Marinus Stijfhoorn

* 5 juli 1932 - † 4 maart 2014

Marinus Stijfhoorn leefde dicht bij de natuur: voor hem was het weer belangrijk, het tuintje waarin hij kon wieden, en zag hoe alles groeide en bloeide. Jarenlang legde hij in een agenda vast wat voor weer het was, en wat hij die dag gedaan had. Als de zon had geschenen, schreef hij dat haast juichend op: alweer zo'n prachtige dag! De afbraak van het huis aan de Anjerstraat deed hem, en zijn vrouw Ria veel pijn: toch stond hij er met z'n fototoestel bovenop, en documenteerde elke fase van de afbraak. Marinus was een doener: als het gesneeuwd had, veegde hij de nog verse sneeuw weg, niet alleen van z'n eigen stoepje, maar ook van alle buren. Hij organiseerde fietstochten vanaf het dorpsplein, op maandag. Hij was meestal de enige man van het clubje. Daarnaast fietste hij altijd met Ria, totdat het niet meer kon. De laatste jaren waren moeilijk, Marinus' geheugen ging achteruit, hij ging het huis uit om te dwalen, maar vond wonderlijk genoeg altijd weer de weg naar huis terug. Daarom was het een goede oplossing dat hij naar de Twaalfhoven ging, hoewel het lang duurde voordat hij dat wilde.

Wat hem tijdens z'n leven op de been hield was z'n geloof. In het gedicht dat hij zelf heeft uitgezocht - Voetsporen in het zand - wordt duidelijk dat God er voor je is , ook al ervaar je hem niet altijd in je leven.
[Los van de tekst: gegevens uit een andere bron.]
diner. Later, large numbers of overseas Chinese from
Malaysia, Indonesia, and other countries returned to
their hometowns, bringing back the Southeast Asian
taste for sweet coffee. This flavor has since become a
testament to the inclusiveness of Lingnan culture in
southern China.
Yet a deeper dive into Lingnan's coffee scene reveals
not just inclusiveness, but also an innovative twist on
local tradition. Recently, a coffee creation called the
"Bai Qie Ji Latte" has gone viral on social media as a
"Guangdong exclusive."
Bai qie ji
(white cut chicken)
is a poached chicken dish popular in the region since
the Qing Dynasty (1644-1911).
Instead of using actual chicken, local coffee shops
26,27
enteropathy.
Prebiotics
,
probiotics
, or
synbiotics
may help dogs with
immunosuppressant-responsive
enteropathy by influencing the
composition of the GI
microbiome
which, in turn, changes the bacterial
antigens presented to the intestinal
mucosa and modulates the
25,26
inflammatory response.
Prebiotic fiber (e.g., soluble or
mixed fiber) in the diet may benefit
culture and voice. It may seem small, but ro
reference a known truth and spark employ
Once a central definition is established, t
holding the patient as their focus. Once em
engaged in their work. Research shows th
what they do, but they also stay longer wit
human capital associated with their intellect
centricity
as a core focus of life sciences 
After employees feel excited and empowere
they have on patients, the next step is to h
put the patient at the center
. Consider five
Ondanks alles, was het de Heer die hem droeg, waar hij ook ging. En na het lijden, zullen wij delen in Gods luister, zoals Christus. Maar ook Psalm 91 zegt het al: Gód is mijn toevlucht, Hij is de vesting op wie ik vertrouw. Wie tot hem gaat, krijgt als vanzelf het antwoord van God. "Klampt hij zich vast aan Mij, Ik zal hem redden. Ik maak hem groot, omdat hij mijn Naam belijdt. Roept hij: Ik antwoord. In angst en nood: Ik met hem; Ik maak hem vrij en bekleed hem met heerlijkheid. Leven zal hij tot in lengte van dagen. Hij zal mijn redding aanschouwen."
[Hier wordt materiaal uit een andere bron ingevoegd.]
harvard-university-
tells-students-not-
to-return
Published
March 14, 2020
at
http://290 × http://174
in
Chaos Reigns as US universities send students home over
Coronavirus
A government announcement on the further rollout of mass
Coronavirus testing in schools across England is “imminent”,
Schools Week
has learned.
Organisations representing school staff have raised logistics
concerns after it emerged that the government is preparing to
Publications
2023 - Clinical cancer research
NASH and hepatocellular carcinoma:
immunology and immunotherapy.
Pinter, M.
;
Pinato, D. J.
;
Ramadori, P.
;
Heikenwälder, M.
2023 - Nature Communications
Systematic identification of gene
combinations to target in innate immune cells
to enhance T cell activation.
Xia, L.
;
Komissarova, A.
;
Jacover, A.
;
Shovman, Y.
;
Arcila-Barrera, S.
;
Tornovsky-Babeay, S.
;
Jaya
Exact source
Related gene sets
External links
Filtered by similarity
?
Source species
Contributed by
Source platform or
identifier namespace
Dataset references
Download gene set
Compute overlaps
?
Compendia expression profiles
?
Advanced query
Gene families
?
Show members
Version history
We mogen geloven dat Marinus nu Gods redding ervaart, dat hij verlost is van alle pijn en alle moeite, dat hij z'n zegeningen kan tellen en de weg naar het vaderhuis heeft gevonden. Moge dat ook voor zijn vrouw Ria een troost zijn, nu ze alleen achterblijft. Moge het geloof dat hem kracht gaf, ook haar kracht geven en rust, haar ogen openen voor het goede dat er ook altijd is, en voor de hulp die ze krijgt. Dat ze het vol kan houden in de moeilijke tijd die voor haar ligt.